The UK is a land of opportunity, full to the brim with vocations and career paths to suit everyone. It stands to reason that some of those career paths would be a little more peculiar than others, but there are a good few that many would not consider conventional. They are, nonetheless, lucrative – and very rewarding – vocations, and many are of crucial importance. Arboriculture falls firmly into both camps, and here is why.
What is an Arborist?
An arborist is, in essence, a professional gardener with a specialism in the treating of trees. If a tree is suffering a disease, environmental damage, stunted growth, or otherwise requires assistance, it is an arborist’s job to discern the best course of action for that tree. Arborists may spend more time diagnosing and treating tree disease than landscaping, but they still need to be handy with a cordless chainsaw in order to remove diseased limbs or direct growth elsewhere.

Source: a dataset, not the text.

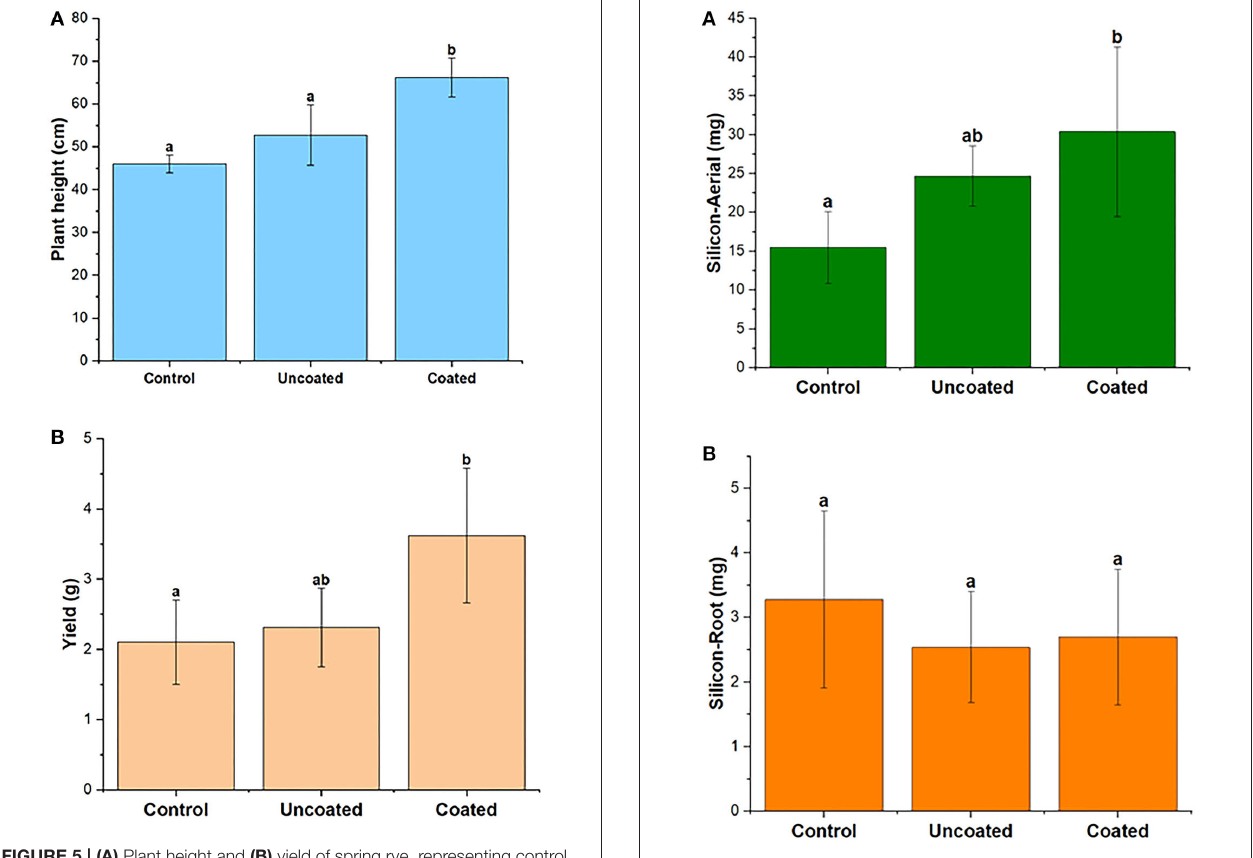
FIGURE 6 | Total silicon of (A) aerial and (B) root biomass of spring rye (per plant), representing control, uncoated, and coated treatments. Lowercase letters (a–e) indicate significant differences between treatments ( p <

A key distinction must be made here: arborists fulfill a different remit to tree surgeons, who are more actively concerned with the physical side of tree management. Tree surgeons are more commonly those that climb a tree to prune it or to dig up and remove tree stumps. Arborists more closely resemble horticulture GPs than landscapers.
Why Arborists are Important
Arborists are key to managing the health of tree populations on both public and private land. Arborists can diagnose environmental issues as well as direct and specific ones, enabling a better direction of environmental maintenance strategy. They are also proving a particularly useful asset to rewilding efforts, as conservationist groups aim to undo the damage to the UK landscape done by centuries of agriculture.
Becoming an Arborist
Arboriculture is a lucrative field in which to seek a career, being a skilled vocation in high demand, and which attracts high rates of pay as a result. However, attaining the skills necessary to become an arborist can take time and dedication.
While there are no formal qualifications required in order to practice as an arborist, a good arborist will have an in-depth knowledge of tree health in order to correctly inspect, diagnose and treat specimens. Attaining a qualification in arboriculture is the most efficient way to pick up this knowledge and can also fast-track your career in a number of helpful ways. For example, certain membership levels in the UK’s Arboricultural Association have a minimum qualification requirement for entry.
In a wider sense, a budding arborist will need patience and endurance as key qualities. Though arborists are distinct from tree surgeons, the work can sometimes overlap – and arborists may find themselves working all weathers, at height, or for extended periods of time to adequately manage a specimen or specimens.